La réponse initiale de Tate aux critiques publiques était vague, suggérant que les dons historiques de Vekselberg et Aven ne constituaient pas des sanctions; "Aucune de ces personnes n'est un donateur actuel, et il n'y a aucune sanction britannique contre aucun des partisans de Tate."

Mais rien que cette semaine, l'institution a fait volte-face. "Le soutien de M. Aven à Tate est désormais terminé", a annoncé publiquement le groupe. Le récent don d'Aven à l'exposition "Man and Beast" de Francis Bacon à la Royal Academy a également été rendu plus tôt ce mois-ci, après sa démission en tant qu'administrateur de la galerie.

Tate a confirmé qu'elle n'entretient désormais plus de relations avec des donateurs, passés ou actuels, associés au gouvernement russe. Les personnes en question ont refusé de commenter, rejetant les sanctions comme "fausses et sans fondement".

La capacité du monde de l'art à sanctionner les pouvoirs gouvernementaux est un clin d'œil au rôle expansif de l'industrie dans la formation de notre paysage sociopolitique. Le retrait d'Aven et de Vekselberg par la Tate est une étape positive dans la protestation contre la guerre contre l'Ukraine, mais des œuvres d'art d'une valeur exorbitante restent entre les mains des oligarques russes.

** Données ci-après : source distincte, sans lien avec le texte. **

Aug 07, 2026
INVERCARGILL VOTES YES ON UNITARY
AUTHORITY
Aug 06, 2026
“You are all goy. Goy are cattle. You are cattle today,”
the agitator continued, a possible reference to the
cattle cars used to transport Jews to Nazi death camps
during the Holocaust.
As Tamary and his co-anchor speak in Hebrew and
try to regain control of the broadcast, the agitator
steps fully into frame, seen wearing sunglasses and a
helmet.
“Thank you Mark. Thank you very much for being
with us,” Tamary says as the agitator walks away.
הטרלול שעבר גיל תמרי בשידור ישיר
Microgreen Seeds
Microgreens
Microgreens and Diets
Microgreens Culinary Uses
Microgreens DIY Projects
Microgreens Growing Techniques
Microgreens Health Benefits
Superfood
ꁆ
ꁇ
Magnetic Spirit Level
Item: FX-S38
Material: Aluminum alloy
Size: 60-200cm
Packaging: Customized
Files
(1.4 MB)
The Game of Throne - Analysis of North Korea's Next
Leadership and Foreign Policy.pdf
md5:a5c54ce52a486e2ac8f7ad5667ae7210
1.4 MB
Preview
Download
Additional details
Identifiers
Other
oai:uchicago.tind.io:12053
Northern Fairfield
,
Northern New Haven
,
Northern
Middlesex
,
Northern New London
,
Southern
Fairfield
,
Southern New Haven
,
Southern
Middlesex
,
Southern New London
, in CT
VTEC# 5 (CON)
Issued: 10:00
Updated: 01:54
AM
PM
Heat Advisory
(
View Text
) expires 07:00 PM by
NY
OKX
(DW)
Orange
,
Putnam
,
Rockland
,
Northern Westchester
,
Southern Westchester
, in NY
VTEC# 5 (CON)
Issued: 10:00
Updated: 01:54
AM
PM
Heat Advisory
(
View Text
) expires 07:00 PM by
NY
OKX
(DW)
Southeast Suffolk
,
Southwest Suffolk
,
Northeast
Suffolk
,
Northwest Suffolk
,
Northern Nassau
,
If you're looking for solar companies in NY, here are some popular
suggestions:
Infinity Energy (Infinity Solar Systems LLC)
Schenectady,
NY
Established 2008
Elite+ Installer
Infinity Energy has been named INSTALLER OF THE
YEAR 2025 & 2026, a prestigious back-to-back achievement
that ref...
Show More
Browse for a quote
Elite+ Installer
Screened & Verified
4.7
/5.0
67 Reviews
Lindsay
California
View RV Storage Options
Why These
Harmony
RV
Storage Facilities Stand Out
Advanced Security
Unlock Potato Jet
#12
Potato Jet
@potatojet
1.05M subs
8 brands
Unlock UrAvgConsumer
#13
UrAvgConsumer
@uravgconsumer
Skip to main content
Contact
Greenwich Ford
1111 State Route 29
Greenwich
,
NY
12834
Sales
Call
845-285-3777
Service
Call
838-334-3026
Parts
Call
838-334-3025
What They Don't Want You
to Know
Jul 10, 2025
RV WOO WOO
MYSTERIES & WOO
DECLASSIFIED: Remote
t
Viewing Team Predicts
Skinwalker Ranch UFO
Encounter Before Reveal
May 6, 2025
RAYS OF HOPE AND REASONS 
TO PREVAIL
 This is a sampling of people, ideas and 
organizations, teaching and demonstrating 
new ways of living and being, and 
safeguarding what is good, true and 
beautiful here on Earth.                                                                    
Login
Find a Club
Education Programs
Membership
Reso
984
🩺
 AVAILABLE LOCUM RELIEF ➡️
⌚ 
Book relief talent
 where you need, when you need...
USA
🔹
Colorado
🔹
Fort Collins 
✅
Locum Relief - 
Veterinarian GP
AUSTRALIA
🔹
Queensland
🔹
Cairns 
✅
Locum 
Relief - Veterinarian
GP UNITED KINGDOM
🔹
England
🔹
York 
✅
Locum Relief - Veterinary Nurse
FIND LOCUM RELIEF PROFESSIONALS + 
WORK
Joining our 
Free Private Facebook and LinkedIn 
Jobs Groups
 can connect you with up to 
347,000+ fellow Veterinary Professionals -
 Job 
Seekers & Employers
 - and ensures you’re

Ironiquement, bon nombre de ces pièces ont été créées par des artistes en marge de la société. Ceux comme Kandinsky, qui ont adopté un style abstrait pour projeter un sentiment anti-institutionnel et célébrer l'identité bourgeoise.

La pression publique sur les galeries britanniques comme Tate révèle cette croyance avide que l'art a le pouvoir de changer les choses. Mais peut-être n'est-ce qu'un moyen d'avoir l'esprit tranquille, une façon de s'assurer que la nécessité d'observer le conflit peut être justifiée en protestant contre ceux qui en profitent.

Maintenant, alors que nous regardons Poutine faire la guerre à l'Ukraine, le monde de l'art réexamine sa relation bancale avec le conflit. Le Clark Art Institute du Massachusetts a dévoilé un nouveau spectacle, 'Comme ils l'ont vu : des artistes témoins de la guerre'. La collection de dessins, peintures et photographies décrypte notre fascination contrariée pour la guerre et notre désir incessant de la documenter.

Les actions de la Tate et d'autres institutions artistiques mettent en lumière ce fait qui donne à réfléchir : qu'elles soient créées comme un commentaire réactif ou revendiquées comme un pion dans des conflits internationaux, les œuvres d'art continuent d'exercer un pouvoir immense sur les relations mondiales et la vie quotidienne.